My friend Ben Hyman, my coauthor Jacob Morris, and their team at the California Policy Lab — in partnership with the state’s Employment Development Department — just dropped a very valuable tool: the California AI-Unemployment Tracker (CAIT).
Up until now, as a state or a society, we had no government data actively tracking the relationship between AI exposure and unemployment insurance claims. Now we do.
And because of it, we know — with unemployment claims data from as recently as May 2026 — that high-exposure roles are experiencing an increase in unemployment claims. In the Bay Area, the observed AI exposure score has been increasing more than it has in the rest of California. The same is true of Professional Services compared to other occupations.
So here’s the question I keep turning over:
Is the Bay a harbinger? Or is Professional Services simply doing what we expect other occupations to do?
I don’t know. But I do think this is exactly the kind of signal that supports ongoing monitoring, and I’ll be keeping an eye on it — alongside the Stanford Digital Economy Lab’s AI Economic Indicators.

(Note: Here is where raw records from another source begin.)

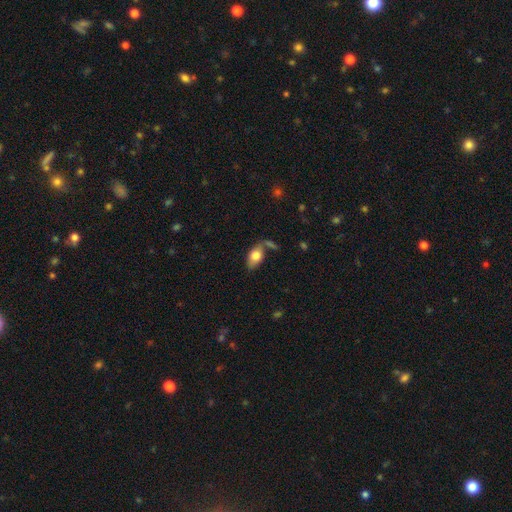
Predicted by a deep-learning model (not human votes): smooth-or-featured: smooth: 75% | featured or disk: 18% | star or artifact: 7%
  how-rounded: in between: 89% | round: 7% | cigar-shaped: 4%
  merging: none: 58% | minor disturbance: 20% | merger: 15% | major disturbance: 7%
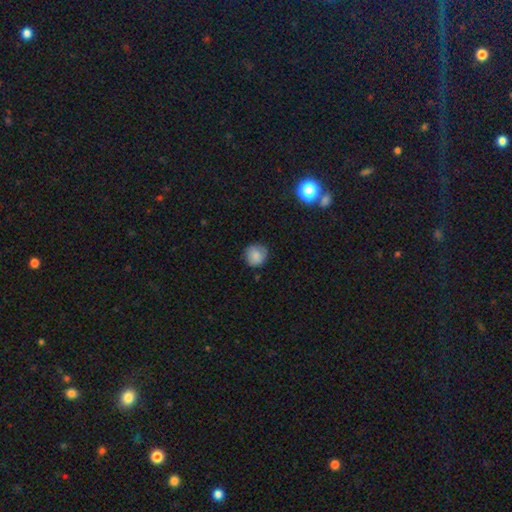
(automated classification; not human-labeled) The model was most divided on "merging": none: 80%, minor disturbance: 16%, major disturbance: 3%, merger: 1%. More confident: how rounded — round (91%); smooth or featured — smooth (83%).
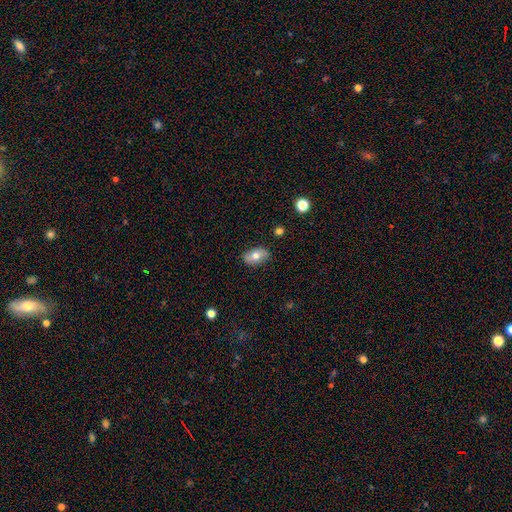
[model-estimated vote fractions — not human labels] smooth 69%, featured or disk 23%, star or artifact 8%. Down the decision tree: how rounded — in between (89%); merging — none (84%).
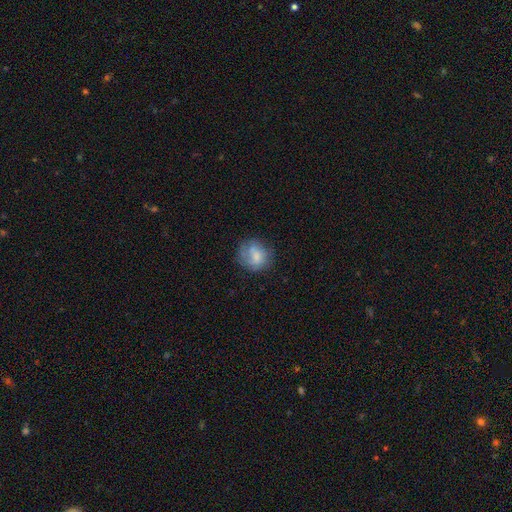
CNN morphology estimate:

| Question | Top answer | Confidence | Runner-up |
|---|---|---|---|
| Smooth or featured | smooth | 67% | featured or disk (24%) |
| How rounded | round | 77% | in between (22%) |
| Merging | none | 60% | minor disturbance (24%) |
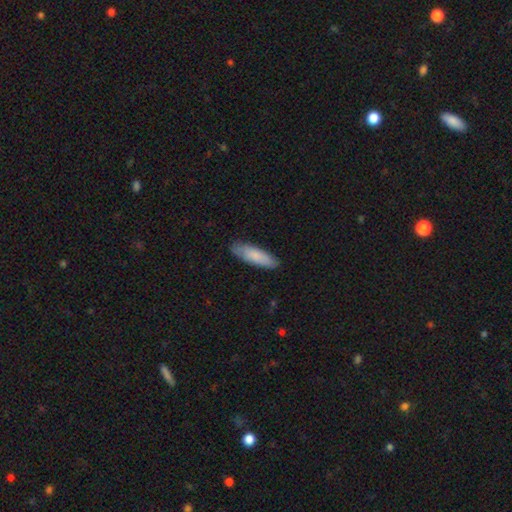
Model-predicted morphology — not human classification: This appears to be a smooth galaxy with no disk features (81%) that is cigar-shaped (52%). Merging: none (84%).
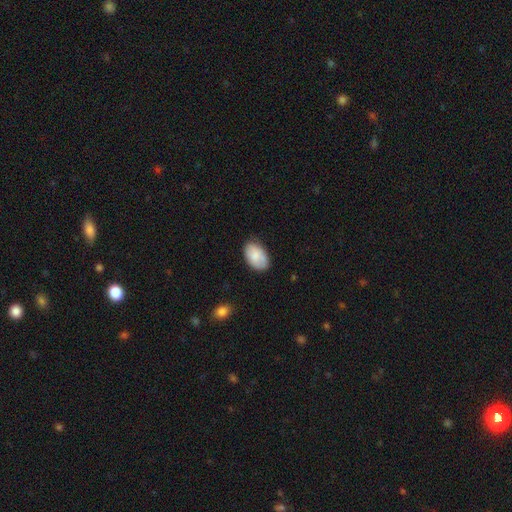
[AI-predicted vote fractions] A smooth galaxy with no disk features (81%) that is in between round and cigar-shaped (92%). Merging: none (75%).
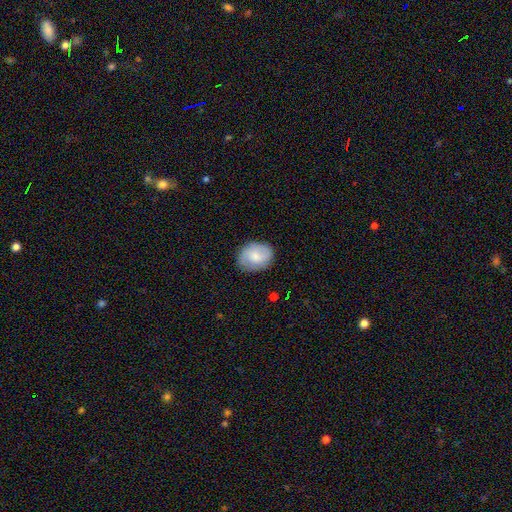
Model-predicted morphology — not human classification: This is likely a smooth galaxy (65%). How rounded: likely in between (61%). Merging: clearly none (82%).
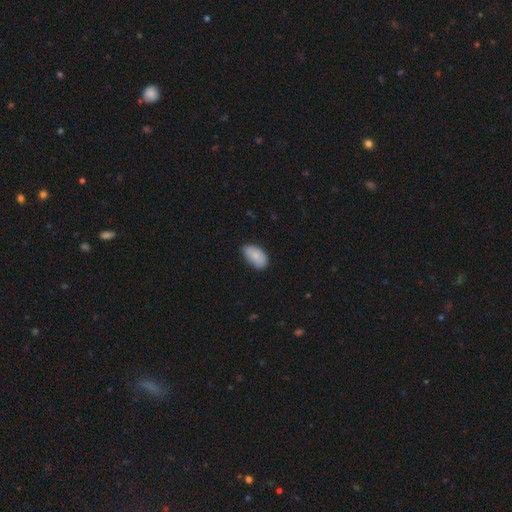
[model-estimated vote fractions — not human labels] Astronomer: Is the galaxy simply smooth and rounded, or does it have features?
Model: smooth — 82%.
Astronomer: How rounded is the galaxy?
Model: in between — 94%.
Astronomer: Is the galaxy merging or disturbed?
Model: none — 69%.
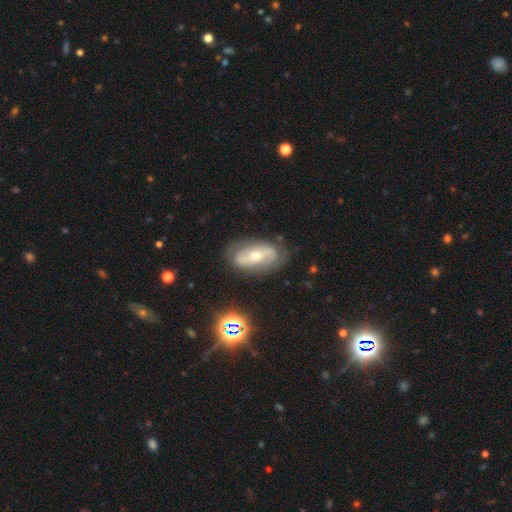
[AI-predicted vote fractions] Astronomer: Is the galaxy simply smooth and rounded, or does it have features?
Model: featured or disk — 69%.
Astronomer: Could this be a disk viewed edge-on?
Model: no — 91%.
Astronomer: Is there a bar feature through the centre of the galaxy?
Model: no — 40% (runner-up: weak, 30%).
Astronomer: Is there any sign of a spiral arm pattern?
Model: yes — 70%.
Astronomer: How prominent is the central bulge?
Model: moderate — 57% (runner-up: small, 39%).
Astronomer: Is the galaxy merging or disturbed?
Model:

What I want to emphasize is how big a deal it is that this exists at all. This is a huge endeavor by the state of California: matching initial unemployment claims back to 2017 against occupational AI exposure, and putting it out in the open for anyone to scrutinize. That’s the infrastructure we need if we’re going to understand what AI is actually doing to the labor market — not anecdotes, not vibes, but data we can return to month after month.
Celebrating great tools made by great people that help us understand the labor market. Go explore the tracker.